Era gracile, molto gracile, e così il papà, macellaio, lo rimpinzava di bistecche. Giovanili nel Deportivo, non ancora Superdepor, e poi il Barcellona, dal 1954 al 1961. Fra i compagni, campionissimi del calibro di Ladislao Kubala, Sandor Kocsis, Evaristo. E come allenatore, il più influente, un certo Helenio Herrera. Insieme, vinsero 2 Lighe, 2 Coppe domestiche e 1 Coppa delle Fiere. Nel 1961, per la cronaca e per la storia, Suarez disputò la finale di Coppa dei Campioni, a Berna: 3-2 per il Benfica di Bela Guttmann e non ancora di Eusebio. La prima al di fuori del quinquennio madridista. Un ingorgo di pali, alcuni sicuri e altri misteriosi; sui due di Kubala si può scommettere.
Helenio aveva già firmato per l’Inter. Lo segnalò, lo volle a tutti i costi. Angelo Moratti e Italo Allodi glielo portarono al «modico» prezzo di 250 milioni di lire (dell’epoca), cifra che permise ai catalani di arredare e ampliare il Camp Nou. Cominciava un nuovo romanzo. L’era della Grande Inter: 3 scudetti, 2 Coppe dei Campioni, 2 Coppe Intercontinentali. Diventò Luisito. Numero dieci, atipico rispetto agli atipici del ruolo. Nel senso che sapeva fare tutto, anche i gol: un po’ come Michel Platini, citato in un’intervista a Gianni Mura. Nel Barça giocava avanzato e, dunque, segnava di più; nell’Inter arretrò in regia, rampa per gli scatti di Sandro Mazzola e Jair. E, quindi, segnò di meno.

» **Insieme di dati**:
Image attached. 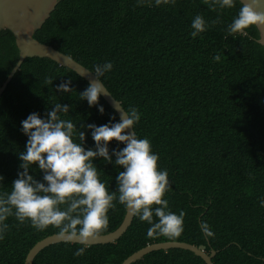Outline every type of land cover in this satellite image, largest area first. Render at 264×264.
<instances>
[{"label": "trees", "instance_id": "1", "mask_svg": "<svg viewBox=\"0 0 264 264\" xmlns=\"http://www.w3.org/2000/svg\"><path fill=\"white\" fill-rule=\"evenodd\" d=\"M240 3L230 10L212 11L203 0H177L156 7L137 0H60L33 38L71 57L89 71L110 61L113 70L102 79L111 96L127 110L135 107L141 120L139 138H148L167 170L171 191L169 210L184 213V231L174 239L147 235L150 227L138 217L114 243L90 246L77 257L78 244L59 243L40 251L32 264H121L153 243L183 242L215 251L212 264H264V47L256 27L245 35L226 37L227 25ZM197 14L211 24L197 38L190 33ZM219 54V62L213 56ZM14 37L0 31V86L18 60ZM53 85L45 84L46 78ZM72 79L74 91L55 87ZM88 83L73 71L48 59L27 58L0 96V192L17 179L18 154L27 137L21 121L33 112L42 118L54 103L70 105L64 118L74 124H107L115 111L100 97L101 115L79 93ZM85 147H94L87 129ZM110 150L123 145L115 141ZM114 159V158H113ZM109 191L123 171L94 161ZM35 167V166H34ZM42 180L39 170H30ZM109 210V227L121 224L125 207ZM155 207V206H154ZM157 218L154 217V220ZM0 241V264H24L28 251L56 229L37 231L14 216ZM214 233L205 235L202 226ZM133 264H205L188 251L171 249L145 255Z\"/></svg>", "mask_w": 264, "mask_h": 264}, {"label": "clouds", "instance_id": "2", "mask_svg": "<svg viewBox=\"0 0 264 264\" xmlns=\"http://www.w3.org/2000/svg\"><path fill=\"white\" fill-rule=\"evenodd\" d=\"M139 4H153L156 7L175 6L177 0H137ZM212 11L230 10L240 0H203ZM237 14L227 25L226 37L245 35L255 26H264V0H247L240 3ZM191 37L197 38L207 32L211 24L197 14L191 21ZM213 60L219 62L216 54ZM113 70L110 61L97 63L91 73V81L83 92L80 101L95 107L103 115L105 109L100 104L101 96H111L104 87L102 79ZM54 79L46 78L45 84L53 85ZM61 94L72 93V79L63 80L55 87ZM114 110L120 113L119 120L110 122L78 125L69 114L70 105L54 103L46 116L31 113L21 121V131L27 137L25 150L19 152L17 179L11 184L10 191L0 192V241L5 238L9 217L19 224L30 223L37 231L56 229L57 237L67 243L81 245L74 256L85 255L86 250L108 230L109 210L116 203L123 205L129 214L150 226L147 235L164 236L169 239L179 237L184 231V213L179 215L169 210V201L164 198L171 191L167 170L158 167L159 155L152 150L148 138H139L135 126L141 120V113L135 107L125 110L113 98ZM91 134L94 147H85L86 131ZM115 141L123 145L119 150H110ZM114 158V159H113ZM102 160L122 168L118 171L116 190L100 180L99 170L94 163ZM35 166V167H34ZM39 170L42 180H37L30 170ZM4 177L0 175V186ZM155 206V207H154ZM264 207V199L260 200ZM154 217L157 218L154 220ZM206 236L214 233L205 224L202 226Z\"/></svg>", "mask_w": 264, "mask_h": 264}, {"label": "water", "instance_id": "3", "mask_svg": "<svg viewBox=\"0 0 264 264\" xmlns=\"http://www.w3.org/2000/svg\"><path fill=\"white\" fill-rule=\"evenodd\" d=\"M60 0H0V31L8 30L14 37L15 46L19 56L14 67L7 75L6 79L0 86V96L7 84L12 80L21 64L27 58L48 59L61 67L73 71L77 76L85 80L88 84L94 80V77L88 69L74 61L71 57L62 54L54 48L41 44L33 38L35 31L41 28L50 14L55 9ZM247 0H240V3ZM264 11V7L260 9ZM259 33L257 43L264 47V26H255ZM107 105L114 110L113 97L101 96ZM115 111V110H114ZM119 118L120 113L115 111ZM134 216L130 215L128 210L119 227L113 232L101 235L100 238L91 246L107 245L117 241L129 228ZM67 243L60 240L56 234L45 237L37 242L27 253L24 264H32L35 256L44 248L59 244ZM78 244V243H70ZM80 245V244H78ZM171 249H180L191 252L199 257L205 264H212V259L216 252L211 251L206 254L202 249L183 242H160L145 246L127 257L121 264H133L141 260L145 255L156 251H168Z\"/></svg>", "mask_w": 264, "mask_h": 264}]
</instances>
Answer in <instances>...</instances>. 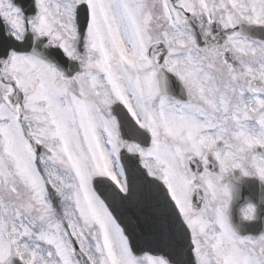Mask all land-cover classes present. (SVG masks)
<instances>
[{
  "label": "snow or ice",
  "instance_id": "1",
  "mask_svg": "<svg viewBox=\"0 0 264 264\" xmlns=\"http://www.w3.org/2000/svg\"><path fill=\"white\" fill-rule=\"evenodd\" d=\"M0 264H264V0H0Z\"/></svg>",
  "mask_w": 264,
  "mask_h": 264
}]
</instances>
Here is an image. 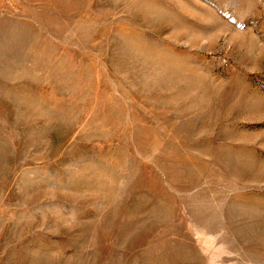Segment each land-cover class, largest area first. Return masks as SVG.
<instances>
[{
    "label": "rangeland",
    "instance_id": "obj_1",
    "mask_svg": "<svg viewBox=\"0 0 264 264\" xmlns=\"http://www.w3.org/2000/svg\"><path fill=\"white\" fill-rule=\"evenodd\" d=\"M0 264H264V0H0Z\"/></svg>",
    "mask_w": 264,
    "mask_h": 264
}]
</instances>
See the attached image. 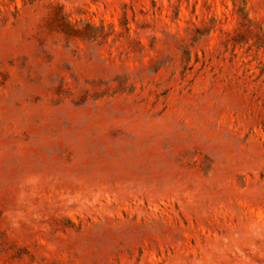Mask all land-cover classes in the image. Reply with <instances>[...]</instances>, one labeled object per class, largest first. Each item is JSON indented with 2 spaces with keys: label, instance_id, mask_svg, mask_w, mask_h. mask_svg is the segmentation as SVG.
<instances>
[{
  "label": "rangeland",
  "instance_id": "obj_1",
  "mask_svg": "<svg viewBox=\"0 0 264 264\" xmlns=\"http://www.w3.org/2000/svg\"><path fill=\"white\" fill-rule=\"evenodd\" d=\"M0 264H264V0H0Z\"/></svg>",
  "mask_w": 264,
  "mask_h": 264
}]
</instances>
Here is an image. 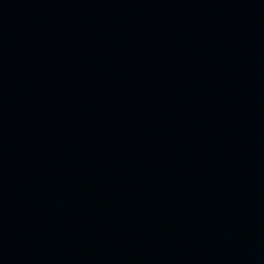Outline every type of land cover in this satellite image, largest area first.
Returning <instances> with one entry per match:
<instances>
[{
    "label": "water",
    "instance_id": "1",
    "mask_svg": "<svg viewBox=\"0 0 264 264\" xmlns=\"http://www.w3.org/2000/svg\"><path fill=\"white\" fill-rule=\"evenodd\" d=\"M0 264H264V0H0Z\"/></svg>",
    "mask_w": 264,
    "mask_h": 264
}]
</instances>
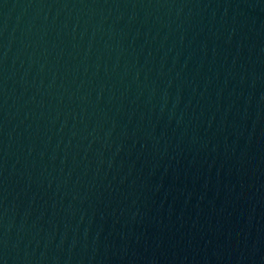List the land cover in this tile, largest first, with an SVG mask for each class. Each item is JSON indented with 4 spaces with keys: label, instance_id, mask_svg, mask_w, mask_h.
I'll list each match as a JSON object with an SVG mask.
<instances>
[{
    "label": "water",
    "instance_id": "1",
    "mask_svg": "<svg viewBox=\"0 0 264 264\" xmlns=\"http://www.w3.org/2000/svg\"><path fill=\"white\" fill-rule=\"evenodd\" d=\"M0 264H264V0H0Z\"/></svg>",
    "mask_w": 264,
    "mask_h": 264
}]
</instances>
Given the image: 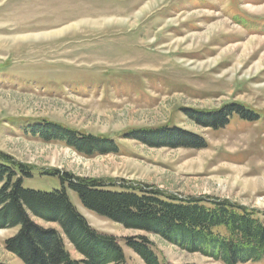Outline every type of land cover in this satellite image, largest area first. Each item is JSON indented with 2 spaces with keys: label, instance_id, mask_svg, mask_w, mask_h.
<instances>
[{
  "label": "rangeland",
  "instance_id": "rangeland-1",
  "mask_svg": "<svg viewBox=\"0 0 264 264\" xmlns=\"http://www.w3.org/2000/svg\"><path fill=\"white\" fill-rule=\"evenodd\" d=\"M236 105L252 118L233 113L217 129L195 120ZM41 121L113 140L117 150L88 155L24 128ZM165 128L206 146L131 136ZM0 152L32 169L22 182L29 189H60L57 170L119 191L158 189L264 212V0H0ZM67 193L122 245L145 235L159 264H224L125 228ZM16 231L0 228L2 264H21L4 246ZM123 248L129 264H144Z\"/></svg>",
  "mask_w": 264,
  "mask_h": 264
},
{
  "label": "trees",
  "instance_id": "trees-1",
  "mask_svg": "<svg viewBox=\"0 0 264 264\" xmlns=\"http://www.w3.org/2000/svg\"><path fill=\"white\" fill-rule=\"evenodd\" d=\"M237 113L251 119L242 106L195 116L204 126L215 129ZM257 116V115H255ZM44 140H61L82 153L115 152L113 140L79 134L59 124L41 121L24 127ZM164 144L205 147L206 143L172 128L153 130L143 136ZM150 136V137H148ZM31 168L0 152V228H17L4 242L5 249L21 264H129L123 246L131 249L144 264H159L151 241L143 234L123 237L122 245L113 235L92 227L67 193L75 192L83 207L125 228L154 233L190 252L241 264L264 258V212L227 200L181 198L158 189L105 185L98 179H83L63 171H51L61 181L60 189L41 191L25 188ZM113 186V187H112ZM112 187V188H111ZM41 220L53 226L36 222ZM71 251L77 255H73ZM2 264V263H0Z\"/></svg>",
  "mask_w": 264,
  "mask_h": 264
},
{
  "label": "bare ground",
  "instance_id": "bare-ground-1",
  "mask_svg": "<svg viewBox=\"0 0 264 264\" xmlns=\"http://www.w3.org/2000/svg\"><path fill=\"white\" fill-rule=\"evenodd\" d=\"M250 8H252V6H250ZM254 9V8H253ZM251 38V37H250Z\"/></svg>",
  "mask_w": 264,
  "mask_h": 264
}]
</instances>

» **Consegna 1**: Riassumi in due frasi il testo su Suarez.
» **Consegna 2**: Stampa il brano del testo su Suarez che va da «Helenio aveva già» fino a «segnò di meno.».

» **Soluzione 1**: Suarez giocò nel Barcellona dal 1954 al 1961, dove con l'allenatore Helenio Herrera vinse 2 Lighe, 2 Coppe domestiche e 1 Coppa delle Fiere, e nel 1961 perse a Berna la finale di Coppa dei Campioni contro il Benfica. Portato all'Inter per 250 milioni di lire, visse l'era della Grande Inter con 3 scudetti, 2 Coppe dei Campioni e 2 Coppe Intercontinentali, arretrando in regia e segnando meno che al Barça.

» **Soluzione 2**:
Helenio aveva già firmato per l’Inter. Lo segnalò, lo volle a tutti i costi. Angelo Moratti e Italo Allodi glielo portarono al «modico» prezzo di 250 milioni di lire (dell’epoca), cifra che permise ai catalani di arredare e ampliare il Camp Nou. Cominciava un nuovo romanzo. L’era della Grande Inter: 3 scudetti, 2 Coppe dei Campioni, 2 Coppe Intercontinentali. Diventò Luisito. Numero dieci, atipico rispetto agli atipici del ruolo. Nel senso che sapeva fare tutto, anche i gol: un po’ come Michel Platini, citato in un’intervista a Gianni Mura. Nel Barça giocava avanzato e, dunque, segnava di più; nell’Inter arretrò in regia, rampa per gli scatti di Sandro Mazzola e Jair. E, quindi, segnò di meno.